Мне не понятно, как это получилось, но на улице, на выходе из салона, меня уже встречали Леня Блистер и Сашка Соловей.
– Ну что – продал? – в один голос спросили они меня.
– Продал! – ответил я.
– Жалко, – сказал Соловей. – Я бы пятнашку дал.
– Да чего там жалко – подарок! – сказал Леня Блистер. – Ну захотелось человеку сделать подарок и – сделал! Подарить Библию – это же хорошо.
VII. Афиша
1
В конце этого текста, который даже не назовешь рассказом – настолько он бессодержателен и мал, я вспомнил ситуацию, которая когда-то меня зацепила и с которой мне и хочется начать.
В мои первые студенческие семестры я, недовольный выбором своей будущей специальности, практически не появлялся на лекциях в аудиториях, а буквально метался по богемным тусовкам Москвы и Питера, часто ночуя в плохоньких бедных мастерских пока что безвестных миру художников.
Лев Нусберг, младофутурист и проповедник кинетизма как искусства будущего, руководитель группы «Движение» и любимчик ЦК комсомола, у которого он регулярно умудрялся выбивать деньги на свои сомнительные проекты, был одновременно другом и советчиком многих будущих диссидентов и невозвращенцев. По непонятной причине я его чем-то тоже интересовал – он любил со мною обсуждать идеи саморазрушающихся конструкций и пытался привлечь к работе в группе, отчетливо различая в моем характере черты средневековых луддитов. Я с удовольствием проводил время с этими зацикленными на своих идеях ребятами, но каждый раз, когда вечером вставал вопрос о моей ночевке, нам его приходилось решать заново. Как-то даже обсуждалась возможность моего фиктивного брака с какой-то страшненькой молоденькой москвичкой ради прописки, чему, слава Богу, не дано было сбыться.

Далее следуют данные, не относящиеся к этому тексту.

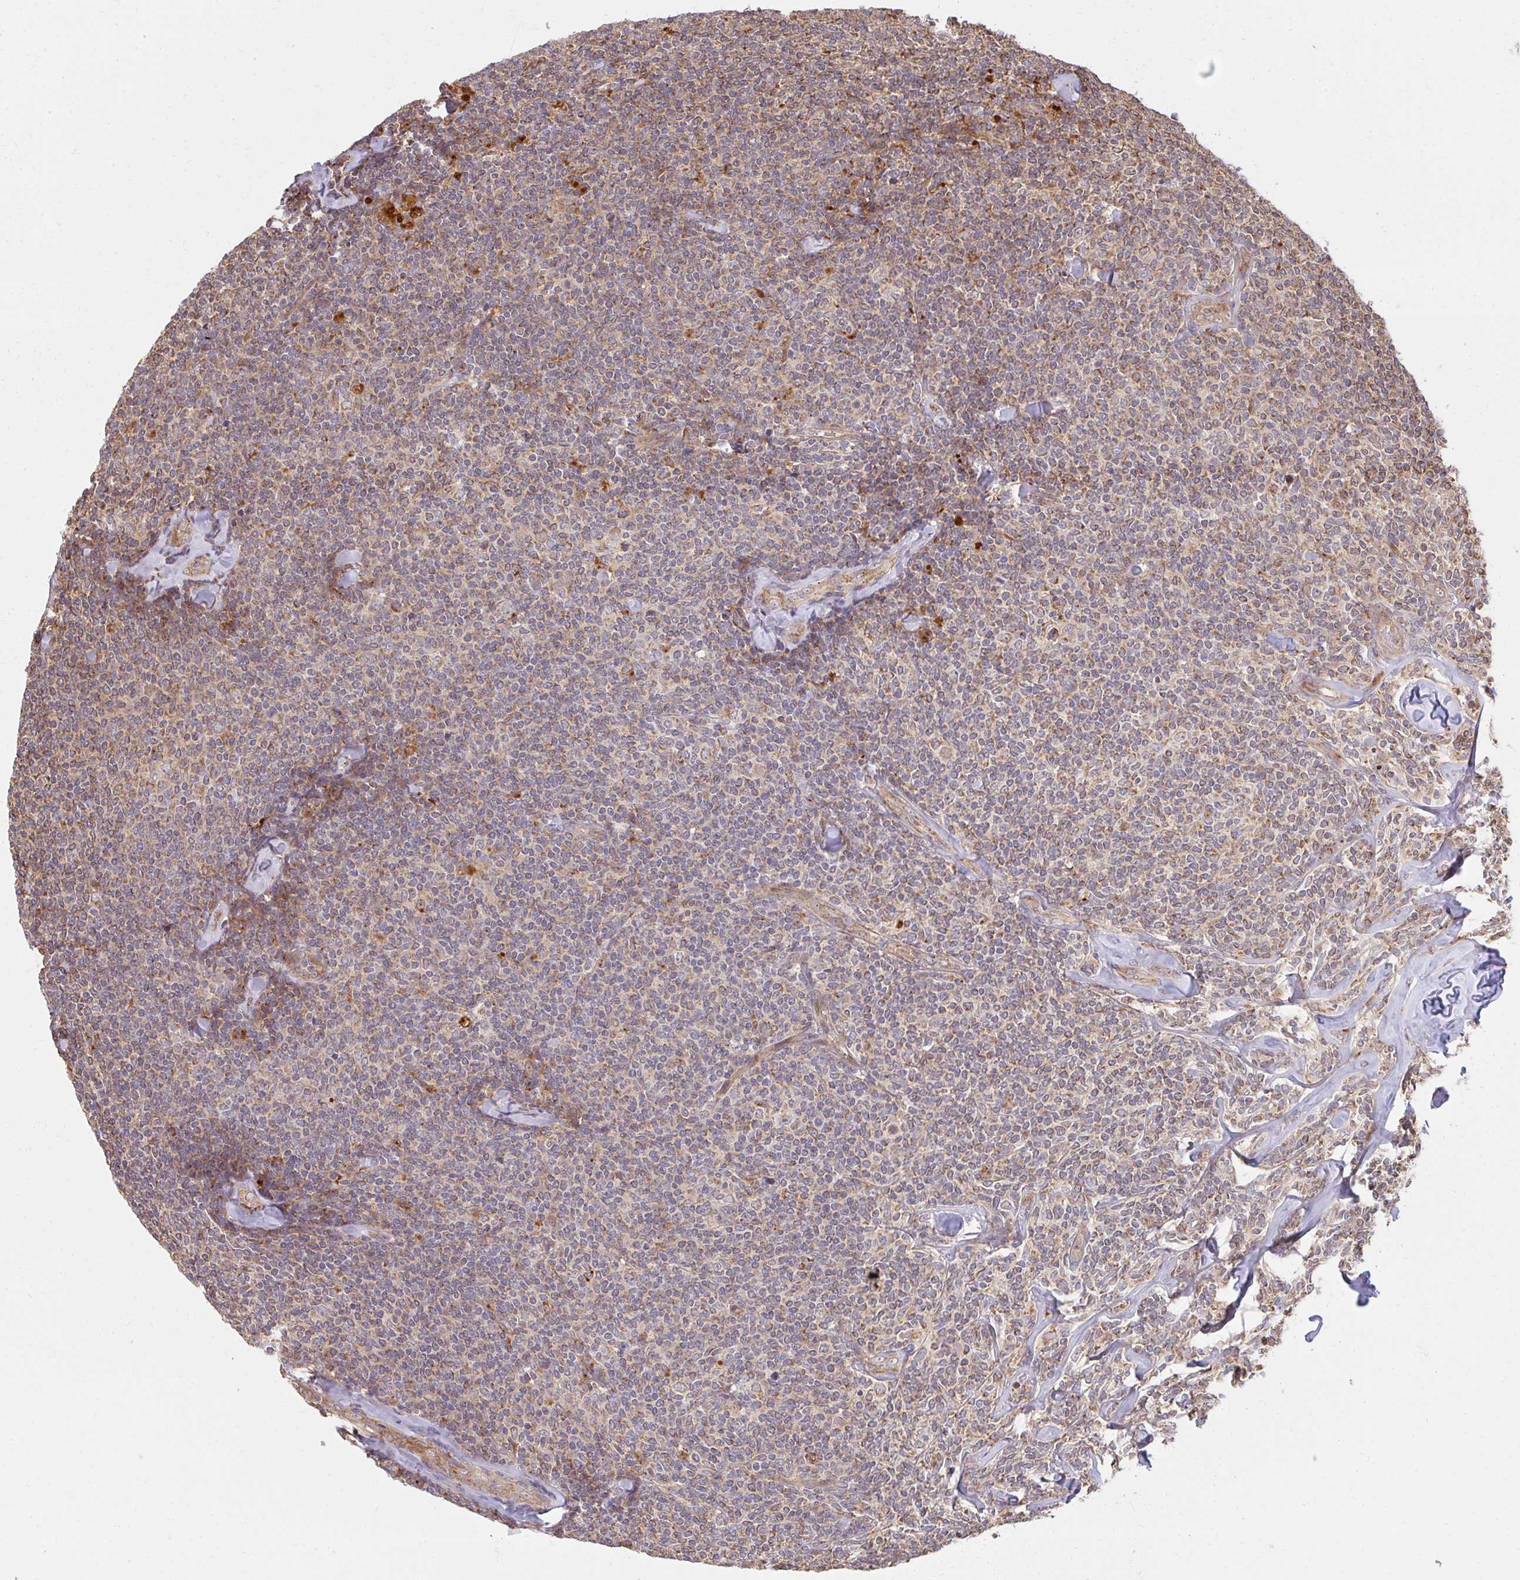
{"staining": {"intensity": "moderate", "quantity": ">75%", "location": "cytoplasmic/membranous"}, "tissue": "lymphoma", "cell_type": "Tumor cells", "image_type": "cancer", "snomed": [{"axis": "morphology", "description": "Malignant lymphoma, non-Hodgkin's type, Low grade"}, {"axis": "topography", "description": "Lymph node"}], "caption": "Approximately >75% of tumor cells in malignant lymphoma, non-Hodgkin's type (low-grade) show moderate cytoplasmic/membranous protein expression as visualized by brown immunohistochemical staining.", "gene": "GNS", "patient": {"sex": "female", "age": 56}}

Однажды уже поздно вечером я позвонил Нусбергу с телефона-автомата, благо я тогда умел пользоваться ими бесплатно, хитро управляя рычагом, и попросился на ночлег. Однако Лев был явно чем-то озабочен и велел не подниматься к нему, а ждать на улице. Через несколько минут мы встретились в каком-то грязном темном
И повел меня Нусберг ночевать в какую-то комнатушку к своему другу и соратнику, а теперь-то уже великому русскому художнику-концептуалисту Франциско Инфанте. Его я шапочно знал по разного рода вечерним квартирникам, на которых мы довольно агрессивно обсуждали возможности цветомузыки: музыкальные светящиеся фонтаны в Сочи Яшка Карасик уже спроектировал. Мы, на примере «Петербурга» Андрея Белого, рассматривали возможность сенсорным путем раскрашивать читаемые тексты. Представляете: ведешь по странице пальцем, и, в зависимости от настроения и содержания текста, она переливается разными тонами, от спокойных бирюзово-зеленых до активно-возбужденных алых и синих. А то разольется всполохами северного сияния или рассыплется звездами августовского неба. Хотя, помнится – мне даже как-то раз приходилось обмывать обложку книжки Артура Кларка, украшенную композицией Франциско.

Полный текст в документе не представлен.